State programmatic agreements and permits: Protecting state-designated species
For California-designated endangered or threatened species, PG&E maintains a 30-year programmatic permit with the California Department of Fish and Wildlife (CDFW) for certain operations and maintenance activities in the San Joaquin Valley, the nine Bay Area counties, and the Mojave Desert. These permits protect more than a dozen species―from the California Tiger Salamander in the San Joaquin Valley to the Alameda Whip Snake in the Bay Area to the Desert Tortoise and the Mojave Ground Squirrel in the Mojave Desert.
Through these permits, PG&E could conserve over 3,000 acres of additional habitat over the next 30 years in conjunction with conservation goals outlined in the Bay Area HCP. We will also potentially conserve over 1,500 acres of habitat in the Mojave Desert.
PG&E is developing additional, similar permits with CDFW to provide coverage for our work within the Sacramento Valley and Central Coast.
Federal land programmatic agreements
PG&E is working to establish long-term operations and maintenance plans with the National Park Service and the Bureau of Land Management to reduce wildfire risk. The plans will allow PG&E to:
- More efficiently maintain our facilities for public safety and service reliability.
- Establish enhanced processes to carry out operations and maintenance work.
- Provide consistent requirements to control or prevent damage to scenic, aesthetic, cultural, and environmental resources.
- Reduce the risk of wildfire ignitions related to our facilities.
Once a long-term agreement is reached with the National Park Service, we expect it will replace annual special use permits for the eight national parks within PG&E’s service area. The current permits facilitate expedited work review by the parks and allow PG&E to conduct wildfire safety and other operations and maintenance activities with pre-negotiated resource protection measures.
PG&E and the Bureau of Land Management recently approved a 45-year operations and maintenance plan. It provides a standardized framework for notifying and submitting work to the agency and will improve the environmental review and approval process for most routine operations and maintenance work on lands administered by the agency.
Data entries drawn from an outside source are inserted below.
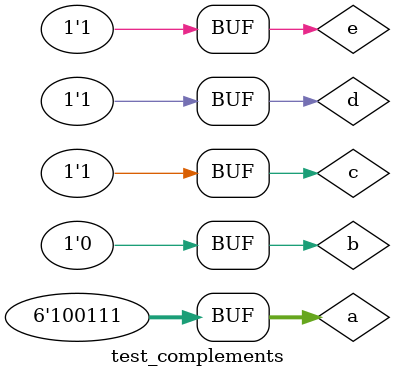
<source format=v>

module test_complements;
	reg[5:0]a;
	reg b;
	reg c;
	reg d;
	reg e;
	
	initial begin
		$display("Exercício0013 - Complemento de 2");
		$display("Mateus Guilherme do Carmo Cruz - 427446");
		$display("\n");
		a = 6'b100111;
		b = 'o54;
		c = 13;
		d = 'h1B;
		e = 25 - 36;
		// EXIBIR AS RESPOSTAS !
	end
endmodule
</source>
Throughout 2026, we are implementing the plan statewide in a phased approach; once in effect for a field office area, it will replace the agency’s existing Wildfire Instruction Memorandum for Electric Utilities. Additionally, PG&E has a 30-year operations and maintenance plan with the U.S. Forest Service covering eleven national forests.
Developing mitigation banks
PG&E is currently developing two mitigation banks on PG&E-owned lands. A mitigation bank is a natural area that has been restored, enhanced, or preserved in coordination with agency stakeholders to offset unavoidable impacts by another party to resources that are protected by regulations.
Once approved, we anticipate that these lands will protect approximately 1,100 acres of tidal wetlands within the greater San Francisco Bay area, along with direct benefits to several species, including the threatened Delta Smelt and the endangered Clapper Rail bird and Salt-Marsh Harvest Mouse. These lands will also offer public access by leveraging the East Bay Regional Park District and their Bay Trail system.
Land stewardship at Diablo Canyon
The property surrounding PG&E’s Diablo Canyon Power Plant (Diablo Canyon) encompasses 14 miles of scenic coastline and 12,000 acres of sensitive habitat, productive ranches, and panoramic open spaces.